GIVEN DATA:
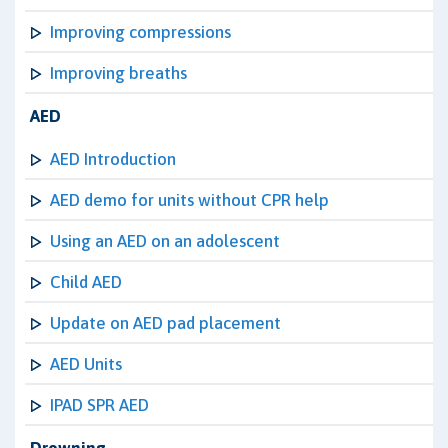
Improving compressions
Improving breaths
AED
AED Introduction
AED demo for units without CPR help
Using an AED on an adolescent
Child AED
Update on AED pad placement
AED Units
IPAD SPR AED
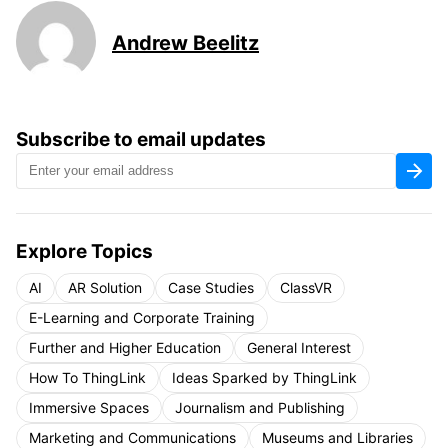
Andrew Beelitz
Subscribe to email updates
Explore Topics
AI
AR Solution
Case Studies
ClassVR
E-Learning and Corporate Training
Further and Higher Education
General Interest
How To ThingLink
Ideas Sparked by ThingLink
Immersive Spaces
Journalism and Publishing
Marketing and Communications
Museums and Libraries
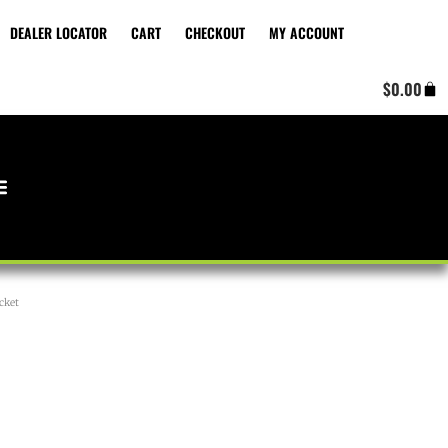
DEALER LOCATOR
CART
CHECKOUT
MY ACCOUNT
Cart
$
0.00
cket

ABOUT THIS TASK:
The job is to return the listing above exactly, minus its pictures.

FINAL ANSWER:
Improving compressions
Improving breaths
AED
AED Introduction
AED demo for units without CPR help
Using an AED on an adolescent
Child AED
Update on AED pad placement
AED Units
IPAD SPR AED
Andrew Beelitz
Subscribe to email updates
Explore Topics
AI
AR Solution
Case Studies
ClassVR
E-Learning and Corporate Training
Further and Higher Education
General Interest
How To ThingLink
Ideas Sparked by ThingLink
Immersive Spaces
Journalism and Publishing
Marketing and Communications
Museums and Libraries
DEALER LOCATOR
CART
CHECKOUT
MY ACCOUNT
Cart
$
0.00
cket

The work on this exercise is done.